== What you need to do ==
Shown below is a listing with pictures; reproduce exactly, and only, the lines between the ones containing "camera: 110 degrees left, 0 degrees up" and "potted plant [173,76,207,134]", inclusive, leaving the pictures out.
*** Opening of Stored data ***
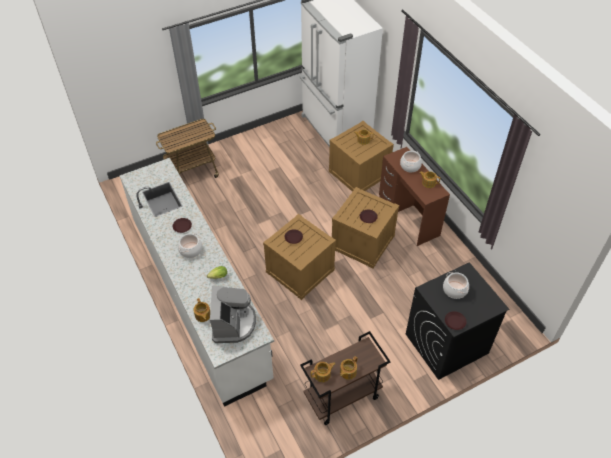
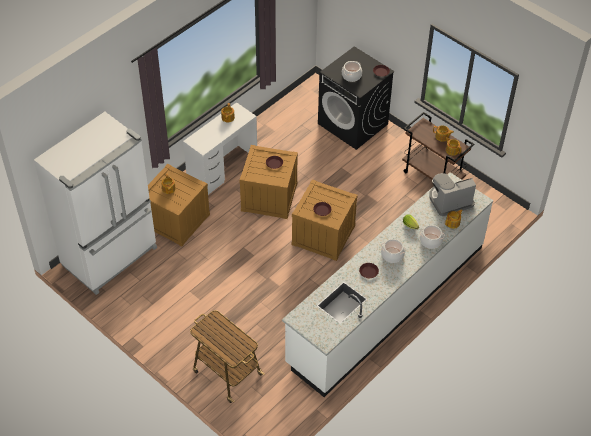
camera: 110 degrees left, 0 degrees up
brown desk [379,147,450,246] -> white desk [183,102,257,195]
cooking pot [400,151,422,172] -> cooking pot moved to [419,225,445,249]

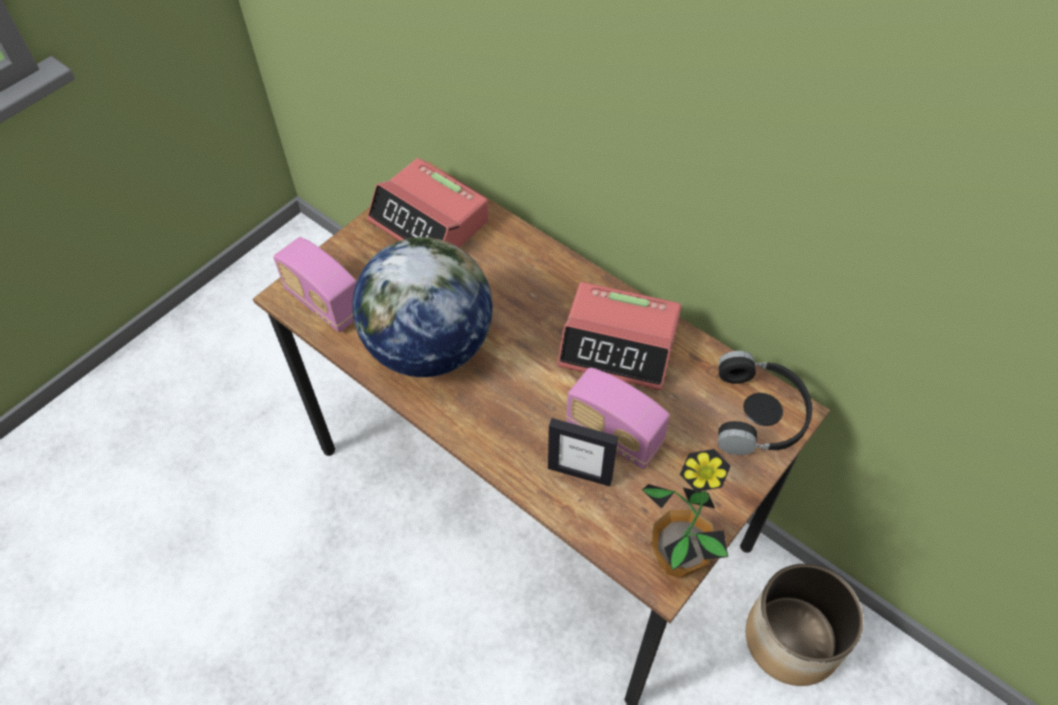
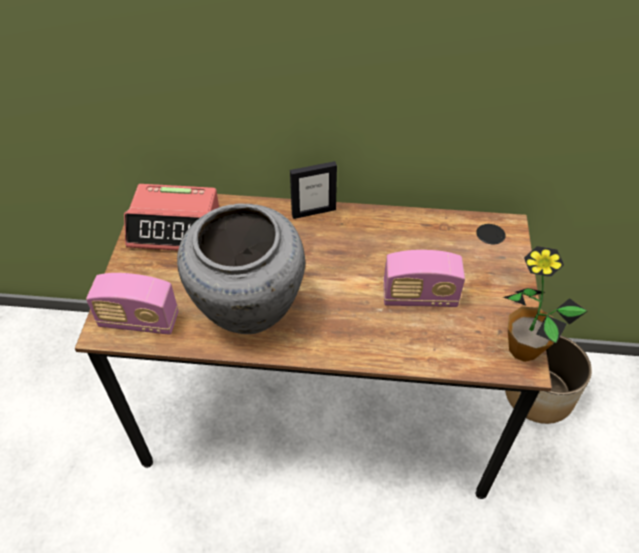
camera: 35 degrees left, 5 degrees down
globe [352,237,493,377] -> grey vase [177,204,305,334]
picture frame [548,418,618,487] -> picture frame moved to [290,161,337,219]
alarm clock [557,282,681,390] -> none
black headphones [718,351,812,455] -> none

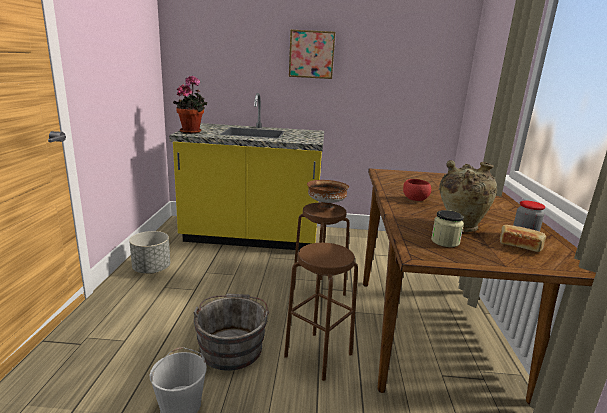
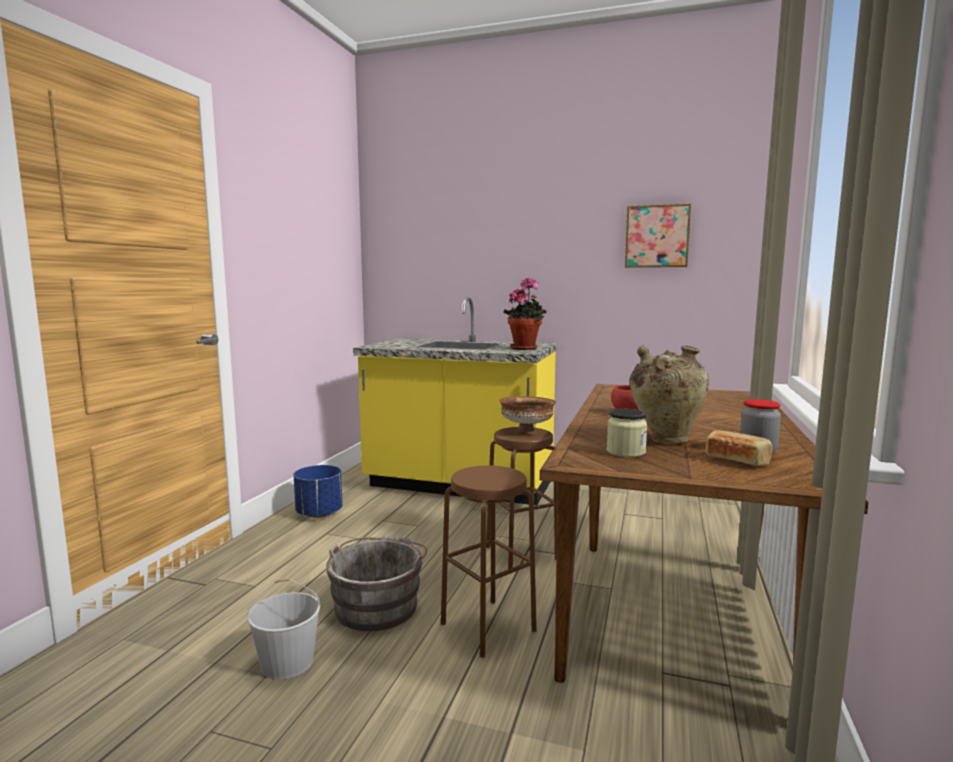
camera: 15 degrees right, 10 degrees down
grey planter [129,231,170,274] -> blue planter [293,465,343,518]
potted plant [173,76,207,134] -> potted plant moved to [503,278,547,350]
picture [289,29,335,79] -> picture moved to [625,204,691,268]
*** Close of Stored data ***
*** Opening of Stored data ***
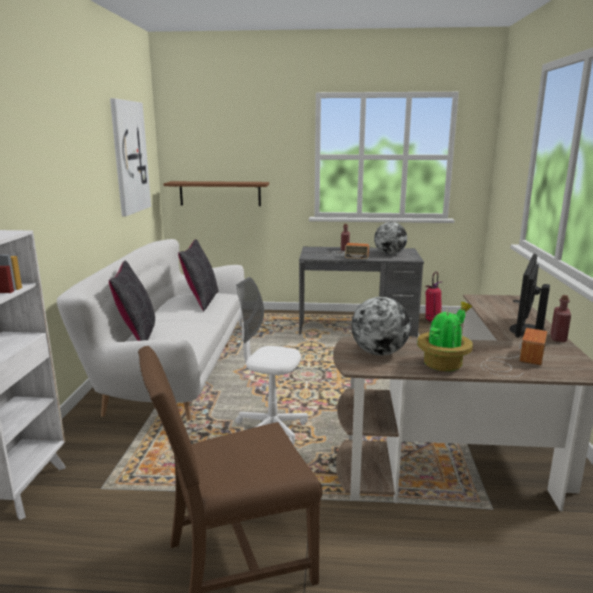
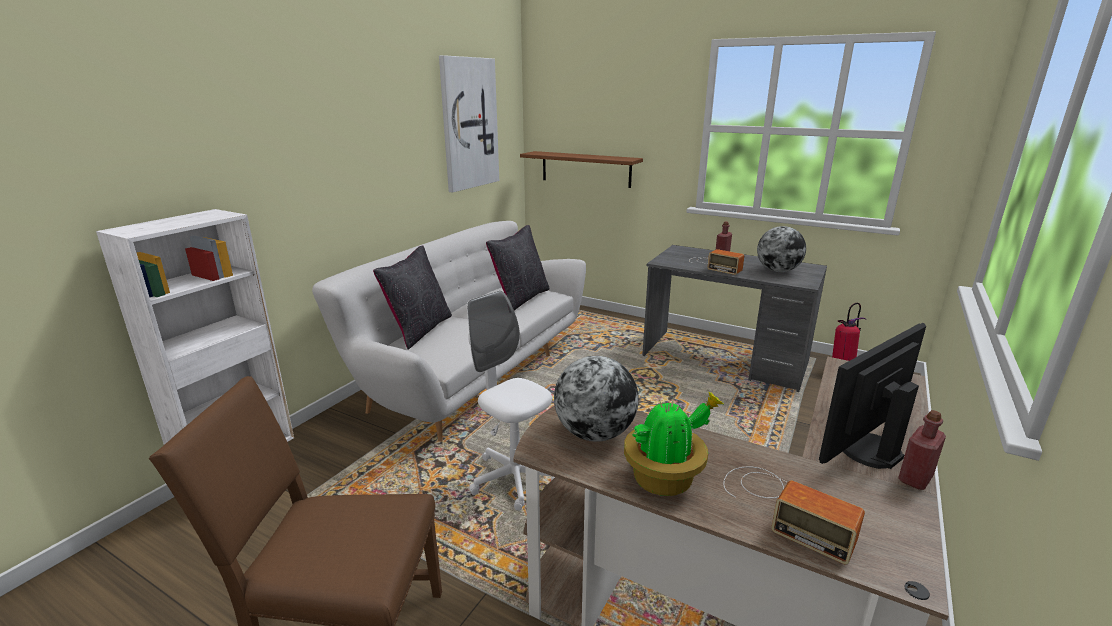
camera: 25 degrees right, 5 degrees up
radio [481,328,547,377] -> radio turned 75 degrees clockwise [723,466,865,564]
*** Close of Stored data ***
== Exercise response ==
camera: 110 degrees left, 0 degrees up
brown desk [379,147,450,246] -> white desk [183,102,257,195]
cooking pot [400,151,422,172] -> cooking pot moved to [419,225,445,249]

camera: 35 degrees left, 5 degrees down
globe [352,237,493,377] -> grey vase [177,204,305,334]
picture frame [548,418,618,487] -> picture frame moved to [290,161,337,219]
alarm clock [557,282,681,390] -> none
black headphones [718,351,812,455] -> none

camera: 15 degrees right, 10 degrees down
grey planter [129,231,170,274] -> blue planter [293,465,343,518]
potted plant [173,76,207,134] -> potted plant moved to [503,278,547,350]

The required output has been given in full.